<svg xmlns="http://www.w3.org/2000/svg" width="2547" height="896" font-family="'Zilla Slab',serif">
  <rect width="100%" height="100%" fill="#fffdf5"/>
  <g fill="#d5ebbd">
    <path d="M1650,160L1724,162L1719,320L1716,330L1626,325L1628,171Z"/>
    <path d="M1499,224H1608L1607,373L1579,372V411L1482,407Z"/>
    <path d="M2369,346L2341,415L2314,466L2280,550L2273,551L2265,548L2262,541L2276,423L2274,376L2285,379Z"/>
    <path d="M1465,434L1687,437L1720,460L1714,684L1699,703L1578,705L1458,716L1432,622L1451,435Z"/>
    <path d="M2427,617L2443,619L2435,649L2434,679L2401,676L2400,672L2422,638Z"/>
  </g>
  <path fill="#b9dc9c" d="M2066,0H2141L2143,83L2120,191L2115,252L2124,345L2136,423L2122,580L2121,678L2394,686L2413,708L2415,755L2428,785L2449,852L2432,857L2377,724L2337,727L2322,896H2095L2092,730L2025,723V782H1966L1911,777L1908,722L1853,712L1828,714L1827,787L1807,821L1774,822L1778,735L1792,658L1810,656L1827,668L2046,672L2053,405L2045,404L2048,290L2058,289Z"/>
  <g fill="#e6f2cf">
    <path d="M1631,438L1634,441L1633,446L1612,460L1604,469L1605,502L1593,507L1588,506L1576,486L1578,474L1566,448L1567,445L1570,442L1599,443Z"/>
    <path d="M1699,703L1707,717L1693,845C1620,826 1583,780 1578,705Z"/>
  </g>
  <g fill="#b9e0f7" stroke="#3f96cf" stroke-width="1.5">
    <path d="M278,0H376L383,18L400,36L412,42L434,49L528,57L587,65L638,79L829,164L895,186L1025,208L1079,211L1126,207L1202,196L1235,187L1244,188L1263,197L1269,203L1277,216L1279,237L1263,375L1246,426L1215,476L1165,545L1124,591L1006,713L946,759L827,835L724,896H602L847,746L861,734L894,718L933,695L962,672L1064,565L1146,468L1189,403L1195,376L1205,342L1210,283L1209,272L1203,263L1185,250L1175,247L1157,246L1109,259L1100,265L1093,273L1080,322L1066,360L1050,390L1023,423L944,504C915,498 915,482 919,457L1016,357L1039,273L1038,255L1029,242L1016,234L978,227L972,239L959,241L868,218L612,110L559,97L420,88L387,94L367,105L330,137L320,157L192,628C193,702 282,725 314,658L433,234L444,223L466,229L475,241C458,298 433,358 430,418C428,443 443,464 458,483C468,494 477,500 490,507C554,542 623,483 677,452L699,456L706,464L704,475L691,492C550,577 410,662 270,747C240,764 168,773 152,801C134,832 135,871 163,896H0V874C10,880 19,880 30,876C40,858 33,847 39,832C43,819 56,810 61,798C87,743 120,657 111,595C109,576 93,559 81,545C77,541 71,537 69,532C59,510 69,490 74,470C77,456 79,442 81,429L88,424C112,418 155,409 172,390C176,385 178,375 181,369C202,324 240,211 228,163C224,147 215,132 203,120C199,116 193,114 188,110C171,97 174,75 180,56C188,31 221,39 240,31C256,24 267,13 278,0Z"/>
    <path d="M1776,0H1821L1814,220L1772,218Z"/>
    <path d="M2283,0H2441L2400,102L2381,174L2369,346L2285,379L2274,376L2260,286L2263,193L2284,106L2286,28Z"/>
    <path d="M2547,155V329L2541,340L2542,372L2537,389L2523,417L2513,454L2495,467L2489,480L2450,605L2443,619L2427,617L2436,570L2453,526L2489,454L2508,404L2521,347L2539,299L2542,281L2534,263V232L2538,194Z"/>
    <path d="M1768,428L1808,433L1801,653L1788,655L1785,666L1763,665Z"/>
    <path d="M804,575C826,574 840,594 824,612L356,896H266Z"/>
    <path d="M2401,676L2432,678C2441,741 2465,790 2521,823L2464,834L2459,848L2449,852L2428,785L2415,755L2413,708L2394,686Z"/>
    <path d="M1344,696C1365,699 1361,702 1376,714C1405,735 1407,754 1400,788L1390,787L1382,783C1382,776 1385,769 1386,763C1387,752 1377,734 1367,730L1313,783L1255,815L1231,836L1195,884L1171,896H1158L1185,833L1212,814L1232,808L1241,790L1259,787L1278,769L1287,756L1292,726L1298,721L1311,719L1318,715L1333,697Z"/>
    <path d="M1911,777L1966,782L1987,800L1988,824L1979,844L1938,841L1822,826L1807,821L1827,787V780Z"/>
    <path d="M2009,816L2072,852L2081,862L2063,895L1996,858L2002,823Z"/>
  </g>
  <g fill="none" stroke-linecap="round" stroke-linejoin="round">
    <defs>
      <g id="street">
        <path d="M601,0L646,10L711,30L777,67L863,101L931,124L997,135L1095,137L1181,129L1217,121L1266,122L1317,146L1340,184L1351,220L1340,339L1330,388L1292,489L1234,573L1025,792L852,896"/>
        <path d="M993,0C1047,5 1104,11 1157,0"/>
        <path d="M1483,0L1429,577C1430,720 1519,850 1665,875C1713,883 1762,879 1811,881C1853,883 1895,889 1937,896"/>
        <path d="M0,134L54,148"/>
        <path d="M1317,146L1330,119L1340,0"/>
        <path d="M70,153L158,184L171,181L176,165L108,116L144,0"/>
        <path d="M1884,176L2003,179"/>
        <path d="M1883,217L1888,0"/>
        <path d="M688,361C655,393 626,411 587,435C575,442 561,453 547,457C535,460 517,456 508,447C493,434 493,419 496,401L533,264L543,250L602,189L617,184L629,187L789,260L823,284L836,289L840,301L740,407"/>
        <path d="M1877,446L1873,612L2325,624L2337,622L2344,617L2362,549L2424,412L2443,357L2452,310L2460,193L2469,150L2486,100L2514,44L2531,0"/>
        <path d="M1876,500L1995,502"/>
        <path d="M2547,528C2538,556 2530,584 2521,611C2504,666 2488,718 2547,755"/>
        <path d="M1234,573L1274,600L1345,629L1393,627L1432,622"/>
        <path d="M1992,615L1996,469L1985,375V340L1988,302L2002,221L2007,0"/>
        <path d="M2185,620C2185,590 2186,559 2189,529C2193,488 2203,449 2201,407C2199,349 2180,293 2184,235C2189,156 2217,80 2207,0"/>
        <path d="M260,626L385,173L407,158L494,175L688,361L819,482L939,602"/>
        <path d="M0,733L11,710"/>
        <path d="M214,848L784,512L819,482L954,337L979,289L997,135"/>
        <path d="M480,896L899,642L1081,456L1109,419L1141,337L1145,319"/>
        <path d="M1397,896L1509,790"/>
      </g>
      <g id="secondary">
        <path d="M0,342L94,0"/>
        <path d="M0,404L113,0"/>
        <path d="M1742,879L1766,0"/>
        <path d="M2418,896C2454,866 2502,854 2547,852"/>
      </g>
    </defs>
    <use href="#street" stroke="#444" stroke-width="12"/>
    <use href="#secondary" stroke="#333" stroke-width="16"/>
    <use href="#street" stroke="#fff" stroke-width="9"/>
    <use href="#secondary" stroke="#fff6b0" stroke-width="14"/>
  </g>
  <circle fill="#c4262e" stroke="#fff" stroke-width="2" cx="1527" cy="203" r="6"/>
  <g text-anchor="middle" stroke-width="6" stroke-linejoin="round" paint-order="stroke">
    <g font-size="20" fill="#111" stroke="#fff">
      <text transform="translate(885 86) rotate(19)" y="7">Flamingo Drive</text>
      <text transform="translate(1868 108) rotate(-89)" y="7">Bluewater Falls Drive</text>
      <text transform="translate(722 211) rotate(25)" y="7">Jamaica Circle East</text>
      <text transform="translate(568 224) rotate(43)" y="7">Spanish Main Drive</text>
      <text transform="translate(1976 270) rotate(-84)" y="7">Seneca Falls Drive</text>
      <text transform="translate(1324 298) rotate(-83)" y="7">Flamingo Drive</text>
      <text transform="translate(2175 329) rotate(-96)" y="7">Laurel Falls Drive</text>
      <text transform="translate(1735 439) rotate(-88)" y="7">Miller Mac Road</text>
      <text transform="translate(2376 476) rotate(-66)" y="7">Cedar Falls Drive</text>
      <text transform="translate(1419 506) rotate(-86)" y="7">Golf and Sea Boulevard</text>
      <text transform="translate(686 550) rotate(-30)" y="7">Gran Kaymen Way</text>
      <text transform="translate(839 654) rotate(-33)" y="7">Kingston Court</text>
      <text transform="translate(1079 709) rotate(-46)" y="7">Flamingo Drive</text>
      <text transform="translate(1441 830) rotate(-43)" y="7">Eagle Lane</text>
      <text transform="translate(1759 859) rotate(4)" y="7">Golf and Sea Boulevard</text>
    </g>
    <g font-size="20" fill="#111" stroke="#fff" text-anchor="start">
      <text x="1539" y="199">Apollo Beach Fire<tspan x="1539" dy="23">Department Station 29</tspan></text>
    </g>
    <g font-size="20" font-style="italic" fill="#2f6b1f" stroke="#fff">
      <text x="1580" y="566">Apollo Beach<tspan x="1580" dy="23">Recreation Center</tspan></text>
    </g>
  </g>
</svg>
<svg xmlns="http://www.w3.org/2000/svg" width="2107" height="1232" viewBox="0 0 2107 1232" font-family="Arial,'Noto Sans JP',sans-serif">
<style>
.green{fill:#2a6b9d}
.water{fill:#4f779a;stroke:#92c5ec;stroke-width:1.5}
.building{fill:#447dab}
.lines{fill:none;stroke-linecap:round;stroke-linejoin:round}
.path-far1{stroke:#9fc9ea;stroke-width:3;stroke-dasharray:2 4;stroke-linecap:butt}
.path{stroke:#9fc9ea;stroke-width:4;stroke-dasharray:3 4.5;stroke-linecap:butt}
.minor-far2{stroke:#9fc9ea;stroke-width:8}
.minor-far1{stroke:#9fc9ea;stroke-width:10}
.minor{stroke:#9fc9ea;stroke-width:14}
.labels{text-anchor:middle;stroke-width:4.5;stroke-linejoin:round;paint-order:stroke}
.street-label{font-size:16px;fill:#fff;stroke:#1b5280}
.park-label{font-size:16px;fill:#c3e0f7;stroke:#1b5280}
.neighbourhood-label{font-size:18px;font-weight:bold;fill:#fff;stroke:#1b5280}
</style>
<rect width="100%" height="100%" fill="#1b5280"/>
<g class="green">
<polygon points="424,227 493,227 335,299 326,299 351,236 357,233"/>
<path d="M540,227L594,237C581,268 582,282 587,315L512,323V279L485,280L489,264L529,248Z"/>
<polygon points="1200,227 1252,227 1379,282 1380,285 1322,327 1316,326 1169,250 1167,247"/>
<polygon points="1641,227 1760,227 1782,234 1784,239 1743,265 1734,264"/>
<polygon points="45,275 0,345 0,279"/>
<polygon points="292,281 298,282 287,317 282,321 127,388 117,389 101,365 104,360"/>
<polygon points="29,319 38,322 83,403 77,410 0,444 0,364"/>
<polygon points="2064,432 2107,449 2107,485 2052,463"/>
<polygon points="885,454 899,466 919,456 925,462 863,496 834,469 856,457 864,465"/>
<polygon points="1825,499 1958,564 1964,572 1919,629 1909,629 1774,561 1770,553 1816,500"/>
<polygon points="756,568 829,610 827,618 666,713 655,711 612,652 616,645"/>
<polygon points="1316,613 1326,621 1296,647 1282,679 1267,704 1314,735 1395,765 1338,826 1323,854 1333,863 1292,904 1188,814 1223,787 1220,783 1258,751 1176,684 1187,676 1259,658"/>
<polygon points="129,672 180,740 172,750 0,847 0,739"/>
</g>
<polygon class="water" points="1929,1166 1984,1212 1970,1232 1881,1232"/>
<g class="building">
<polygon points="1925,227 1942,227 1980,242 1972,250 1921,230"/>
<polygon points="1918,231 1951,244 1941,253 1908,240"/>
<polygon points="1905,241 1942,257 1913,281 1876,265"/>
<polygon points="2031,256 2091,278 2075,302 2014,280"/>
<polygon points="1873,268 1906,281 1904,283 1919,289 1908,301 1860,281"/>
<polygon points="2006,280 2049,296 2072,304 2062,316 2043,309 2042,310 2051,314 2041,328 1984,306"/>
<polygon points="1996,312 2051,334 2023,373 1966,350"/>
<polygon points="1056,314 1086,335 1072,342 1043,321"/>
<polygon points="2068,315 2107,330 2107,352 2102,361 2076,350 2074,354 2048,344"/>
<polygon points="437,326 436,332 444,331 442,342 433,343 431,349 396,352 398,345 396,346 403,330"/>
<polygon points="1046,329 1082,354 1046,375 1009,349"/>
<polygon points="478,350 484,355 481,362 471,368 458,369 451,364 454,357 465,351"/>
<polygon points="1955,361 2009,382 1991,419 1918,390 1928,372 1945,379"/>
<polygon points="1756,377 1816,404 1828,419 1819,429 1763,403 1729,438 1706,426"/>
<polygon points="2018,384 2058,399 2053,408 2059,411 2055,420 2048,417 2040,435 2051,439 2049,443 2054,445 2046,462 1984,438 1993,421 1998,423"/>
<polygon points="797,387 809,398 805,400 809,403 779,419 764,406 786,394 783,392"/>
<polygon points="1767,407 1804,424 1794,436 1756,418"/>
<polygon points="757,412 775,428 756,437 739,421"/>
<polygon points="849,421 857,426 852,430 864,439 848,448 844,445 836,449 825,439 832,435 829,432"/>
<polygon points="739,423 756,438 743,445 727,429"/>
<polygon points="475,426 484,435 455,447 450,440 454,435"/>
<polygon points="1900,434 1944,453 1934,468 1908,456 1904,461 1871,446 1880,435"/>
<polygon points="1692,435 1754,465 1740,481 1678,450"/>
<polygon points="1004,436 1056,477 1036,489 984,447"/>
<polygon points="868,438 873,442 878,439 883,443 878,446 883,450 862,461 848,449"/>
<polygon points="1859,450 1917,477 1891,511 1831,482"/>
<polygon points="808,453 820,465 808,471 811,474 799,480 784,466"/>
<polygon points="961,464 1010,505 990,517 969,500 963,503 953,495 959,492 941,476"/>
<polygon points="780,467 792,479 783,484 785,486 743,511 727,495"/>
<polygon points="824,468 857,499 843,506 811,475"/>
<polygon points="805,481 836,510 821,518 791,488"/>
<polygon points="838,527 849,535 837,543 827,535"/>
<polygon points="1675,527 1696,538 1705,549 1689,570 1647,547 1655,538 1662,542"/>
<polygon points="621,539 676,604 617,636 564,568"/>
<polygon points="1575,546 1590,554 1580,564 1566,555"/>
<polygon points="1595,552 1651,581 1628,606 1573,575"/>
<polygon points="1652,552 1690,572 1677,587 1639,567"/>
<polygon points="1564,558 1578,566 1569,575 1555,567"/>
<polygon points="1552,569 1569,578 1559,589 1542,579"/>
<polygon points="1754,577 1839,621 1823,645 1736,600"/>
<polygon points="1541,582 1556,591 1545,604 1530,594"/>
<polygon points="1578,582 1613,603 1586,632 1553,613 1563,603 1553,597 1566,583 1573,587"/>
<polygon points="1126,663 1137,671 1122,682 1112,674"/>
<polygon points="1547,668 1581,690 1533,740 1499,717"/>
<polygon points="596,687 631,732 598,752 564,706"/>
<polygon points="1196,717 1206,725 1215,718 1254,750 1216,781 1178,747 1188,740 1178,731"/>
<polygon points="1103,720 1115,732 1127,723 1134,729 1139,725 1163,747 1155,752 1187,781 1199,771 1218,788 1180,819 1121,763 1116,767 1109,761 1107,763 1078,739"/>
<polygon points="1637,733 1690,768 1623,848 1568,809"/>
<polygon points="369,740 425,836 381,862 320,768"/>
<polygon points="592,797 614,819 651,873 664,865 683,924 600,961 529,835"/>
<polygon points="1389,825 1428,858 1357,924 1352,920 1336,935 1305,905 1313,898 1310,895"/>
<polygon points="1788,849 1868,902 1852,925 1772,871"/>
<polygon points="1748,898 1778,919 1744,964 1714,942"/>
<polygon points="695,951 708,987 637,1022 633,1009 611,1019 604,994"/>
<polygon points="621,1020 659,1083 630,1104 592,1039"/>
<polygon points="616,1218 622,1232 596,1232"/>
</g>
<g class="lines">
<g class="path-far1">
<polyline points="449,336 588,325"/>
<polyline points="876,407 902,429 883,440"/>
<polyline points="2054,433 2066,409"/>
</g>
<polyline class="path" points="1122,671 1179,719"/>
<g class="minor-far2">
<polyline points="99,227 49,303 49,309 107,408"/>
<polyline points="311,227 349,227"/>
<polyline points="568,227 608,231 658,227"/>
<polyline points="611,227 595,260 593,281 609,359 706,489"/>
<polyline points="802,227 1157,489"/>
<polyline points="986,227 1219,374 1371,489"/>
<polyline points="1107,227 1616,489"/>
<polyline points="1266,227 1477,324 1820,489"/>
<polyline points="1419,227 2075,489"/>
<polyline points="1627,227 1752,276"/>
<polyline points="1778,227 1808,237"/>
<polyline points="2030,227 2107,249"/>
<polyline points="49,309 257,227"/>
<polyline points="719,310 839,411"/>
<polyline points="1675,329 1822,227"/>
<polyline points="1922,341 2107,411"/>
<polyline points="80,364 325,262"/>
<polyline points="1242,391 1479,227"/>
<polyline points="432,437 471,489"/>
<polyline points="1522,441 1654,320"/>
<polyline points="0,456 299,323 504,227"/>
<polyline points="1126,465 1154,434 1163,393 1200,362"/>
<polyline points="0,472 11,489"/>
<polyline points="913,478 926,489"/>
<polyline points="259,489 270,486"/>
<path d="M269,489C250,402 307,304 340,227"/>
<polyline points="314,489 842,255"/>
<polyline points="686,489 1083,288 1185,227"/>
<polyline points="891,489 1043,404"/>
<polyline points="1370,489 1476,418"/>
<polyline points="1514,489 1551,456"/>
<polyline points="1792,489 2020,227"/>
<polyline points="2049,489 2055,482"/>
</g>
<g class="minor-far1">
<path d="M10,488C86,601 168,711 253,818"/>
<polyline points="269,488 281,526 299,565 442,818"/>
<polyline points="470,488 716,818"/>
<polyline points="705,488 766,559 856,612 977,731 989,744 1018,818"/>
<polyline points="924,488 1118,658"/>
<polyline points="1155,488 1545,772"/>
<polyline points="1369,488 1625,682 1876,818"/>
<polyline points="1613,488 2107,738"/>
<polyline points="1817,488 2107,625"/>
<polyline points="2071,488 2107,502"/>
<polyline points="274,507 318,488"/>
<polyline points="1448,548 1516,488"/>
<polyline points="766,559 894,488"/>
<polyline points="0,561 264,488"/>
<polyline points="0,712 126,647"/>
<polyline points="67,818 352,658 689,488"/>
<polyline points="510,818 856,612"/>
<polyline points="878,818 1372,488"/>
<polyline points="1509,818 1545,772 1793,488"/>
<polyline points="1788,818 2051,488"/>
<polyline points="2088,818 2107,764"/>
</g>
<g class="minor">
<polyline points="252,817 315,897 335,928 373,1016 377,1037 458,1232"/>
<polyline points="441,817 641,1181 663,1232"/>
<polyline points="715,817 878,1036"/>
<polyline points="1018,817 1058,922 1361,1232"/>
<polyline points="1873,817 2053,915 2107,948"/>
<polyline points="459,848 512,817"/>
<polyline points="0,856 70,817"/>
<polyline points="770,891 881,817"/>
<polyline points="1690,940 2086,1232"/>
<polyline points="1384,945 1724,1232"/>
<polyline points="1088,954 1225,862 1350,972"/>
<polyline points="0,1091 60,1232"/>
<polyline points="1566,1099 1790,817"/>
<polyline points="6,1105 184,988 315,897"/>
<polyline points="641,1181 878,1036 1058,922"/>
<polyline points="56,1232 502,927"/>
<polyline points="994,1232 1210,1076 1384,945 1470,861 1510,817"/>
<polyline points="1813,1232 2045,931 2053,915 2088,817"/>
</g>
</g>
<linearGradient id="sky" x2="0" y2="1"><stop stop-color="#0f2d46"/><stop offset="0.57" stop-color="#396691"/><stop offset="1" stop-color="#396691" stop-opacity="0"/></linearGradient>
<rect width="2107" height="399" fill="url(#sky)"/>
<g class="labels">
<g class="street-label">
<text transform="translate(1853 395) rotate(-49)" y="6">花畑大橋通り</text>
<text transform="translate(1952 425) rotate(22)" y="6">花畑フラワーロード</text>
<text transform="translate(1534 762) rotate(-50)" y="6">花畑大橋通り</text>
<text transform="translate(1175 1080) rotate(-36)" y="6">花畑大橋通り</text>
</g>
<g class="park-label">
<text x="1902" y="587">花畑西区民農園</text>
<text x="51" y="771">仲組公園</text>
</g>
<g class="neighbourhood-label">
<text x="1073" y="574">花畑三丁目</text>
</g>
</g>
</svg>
——————
### Exercise:
For every line of the records that has the word "labels" in it, make a copy.

### Solved exercise:
.labels{text-anchor:middle;stroke-width:4.5;stroke-linejoin:round;paint-order:stroke}
<g class="labels">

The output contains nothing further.